**TEXTE SOURCE**
------
Se revendiquer de Droite, et en particulier de la Droite identitaire et alternative – entendez la Droite européenne – n'affirme pas notre idéologie, notre théorie politique, notre philosophie, notre spiritualité, notre religion, notre imaginaire, nos rêves, notre esthétique, notre mystique, notre ésotérisme, notre doctrine : notre vision du monde et notre métaphysique. Ne dit rien de notre empire intérieur. C'est une position de principe, pour ne pas dire une posture.



Le mot « identitaire » vide le mot « identité » de son sens en le séparant de sa totalité dimensionnelle et ses multiples états. De l'être soumis à l'expérience de la matière et du réel, aux contingences et nécessités de l'époque dans laquelle il s'inscrit. Certes, nous sommes le fruit de notre époque et de ce qui l'a précédé, mais n'oublions pas que nous ne sommes que de passage. Notre devoir est, dans le temps qui nous est imparti et qu'il nous reste, de prévoir ce qui va lui succéder, de nous préparer à bien mourir et de laisser le juste message aux prochaines générations. Un étrange mélange de patience et de sauvagerie, de très haute retenue et de sévère pulsion, doit s'emparer de nous.
------
**CONSIGNE**
Recopiez à l'identique, s'il vous plaît, le passage du texte ci-dessus sur la Droite identitaire, en commençant par « Se revendiquer de » et en allant jusqu'à « dire une posture. ».

**SEGMENT DE DONNÉES**
------
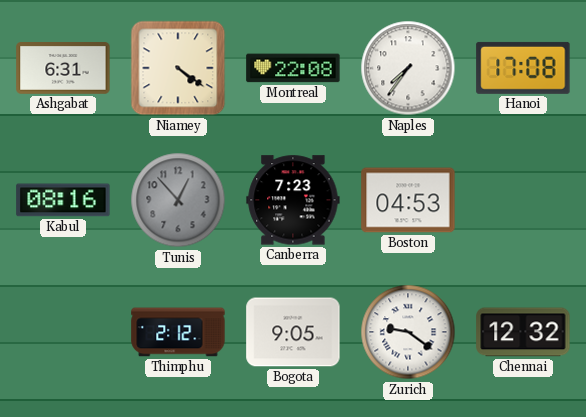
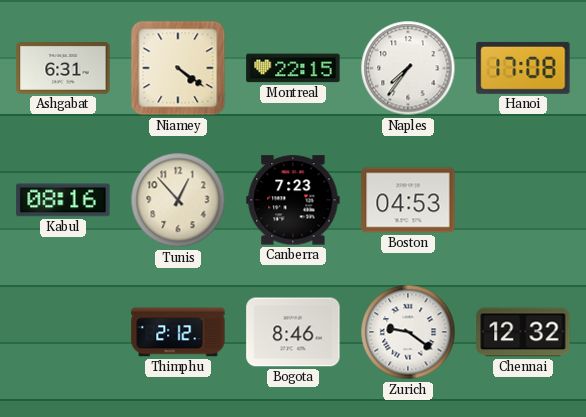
Montreal: 22:08 -> 22:15
Tunis dial: grey -> cream
Bogota: 9:05 -> 8:46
------
**RÉSULTAT**
Se revendiquer de Droite, et en particulier de la Droite identitaire et alternative – entendez la Droite européenne – n'affirme pas notre idéologie, notre théorie politique, notre philosophie, notre spiritualité, notre religion, notre imaginaire, nos rêves, notre esthétique, notre mystique, notre ésotérisme, notre doctrine : notre vision du monde et notre métaphysique. Ne dit rien de notre empire intérieur. C'est une position de principe, pour ne pas dire une posture.